ICC has a peculiar hierarchic structure with ten Full Members taking 10 out of 13 seats in ICC’s governing board leaving three seats to the 37 associated federations. A third tier, ‘Affiliate Members’, consists of 59 federations.

An independent governance review issued two years ago for the ICC under the wings of Lord Woolf, the former Lord Chief Justice of England and Wales, therefore criticised the ICC for acting as a members club rather than an international organisation that takes care of cricket’s global development.

The report’s recommendations were never followed by the ICC and with the latest changes, the ICC is now moving in the completely opposite direction, Lord Woolf concludes. In the English paper The Telegraph he labels the recent changes ‘a retrograde step’.

“To say a sport that has got aspirations to be a world-class sport internationally should not have an independent body at the top seems to me to be very surprising. It seems to be entirely motivated by money,” he says, criticising the intentions of giving the cricket playing countries with the least need for money even more.

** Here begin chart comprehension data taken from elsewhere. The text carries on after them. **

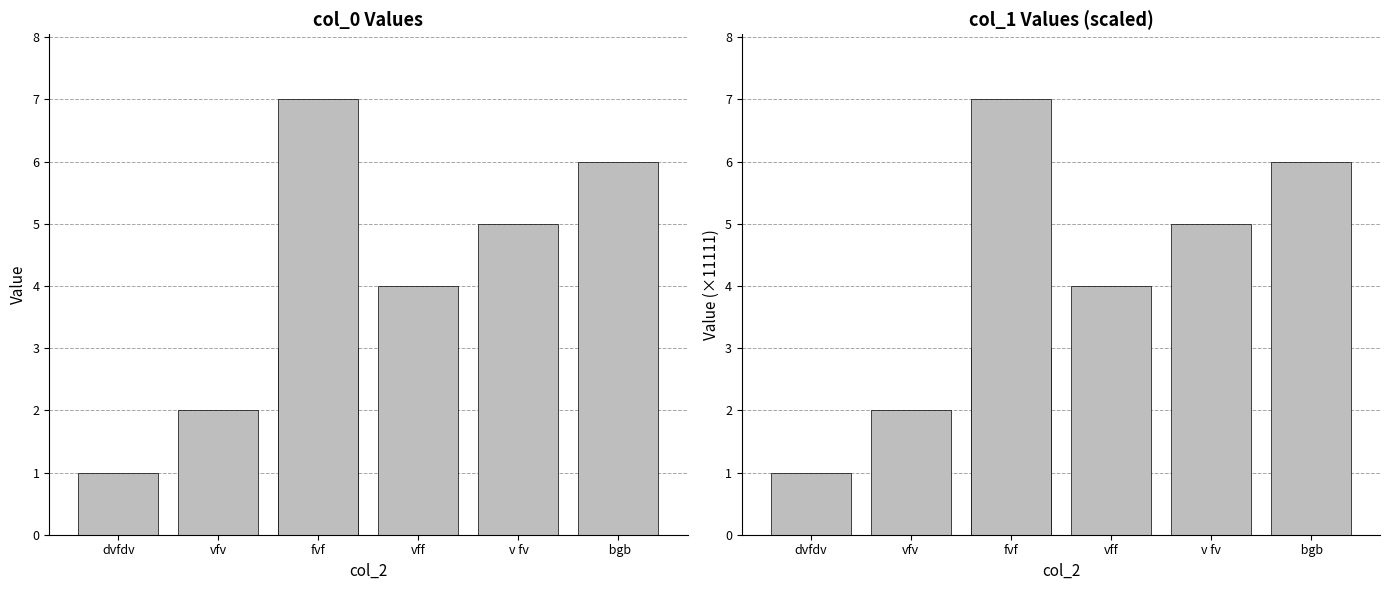

What is the smallest value displayed?

1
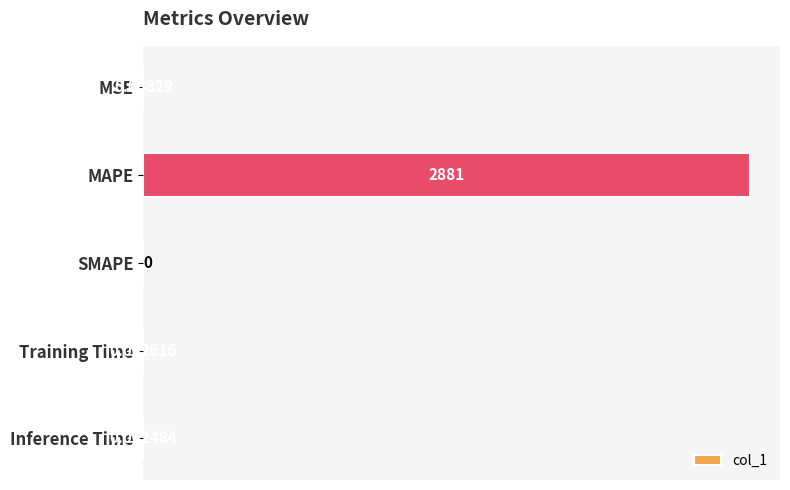

At which label is the value closest to 1440?

MSE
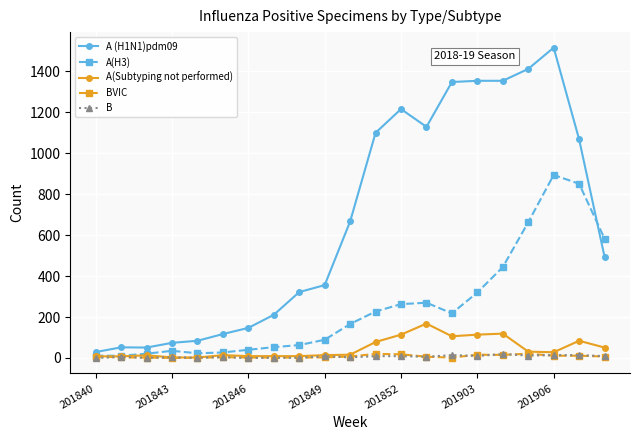

What is the highest value of the A(Subtyping not performed) series?

168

“What it is going to cease to be is an independent body for playing cricket, and it is going to be what they would like to see: a members club – with a very small number of members. It is elevating three members – and the assumption is made that if you get large earnings from cricket, they are yours and not cricket’s, which is very false,” he argues.

Transparency warns against concentration of power
Similar criticism has been launched by other stakeholders including the Federation of International Cricketers' Associations (FICA), a number of the sport’s former leaders as well as Transparency International.

In a press release published just before the ICC board decision, nine TI chapters from cricket playing countries including England, India and Australia condemn the governance reform:

“The proposed changes create a concentration of power in the big three with no oversight or effective avenue for the other full, affiliate and associate members to hold them to account, reinforcing concerns that the creation of reserved places in the top tier is open to abuse rather than serving the best interest of the game. The funds that support the ICC are ultimately generated by cricket lovers all over the world.  They are important stakeholders in the game, and should not be ignored,” the press release concludes.

Fear of India’s exit
Especially India’s commitment to the ICC has been reported as a main worry and a driver behind the changes.

“Sources say Australia is acting in a bid to keep India '’in the tent'’. They say there is a genuine threat that India, which through its broadcast deals generates at least 70 per cent of the game's revenue, could quit the ICC if the distribution model is not changed,” the Australian paper ‘The Age’ wrote, calling an expanded Indian Premier League one of the “nightmare scenarios”.

This view was supported by Mark Snedden, the ICC representative from New Zealand Cricket, one of the 8 Full Members that were in favour of the governance reforms.

"I think one of the problems the ICC has had in recent years was that India has been outside of the camp rather than inside it. Part of what's been happening at the moment has been a deliberate process, led by Australia and England to actually draw India back in to this," he defended the decision according to Associated Press.

The chairman of the Pakistan Cricket Board, Zaka Ashraf, had little luck in the political battle surrounding the decision. He was simply removed from his position by Pakistan’s Prime Minister, Nawaz Sharif, in the aftermath of the ICC meeting, as a reaction to the fact that Pakistan only abstained from voting.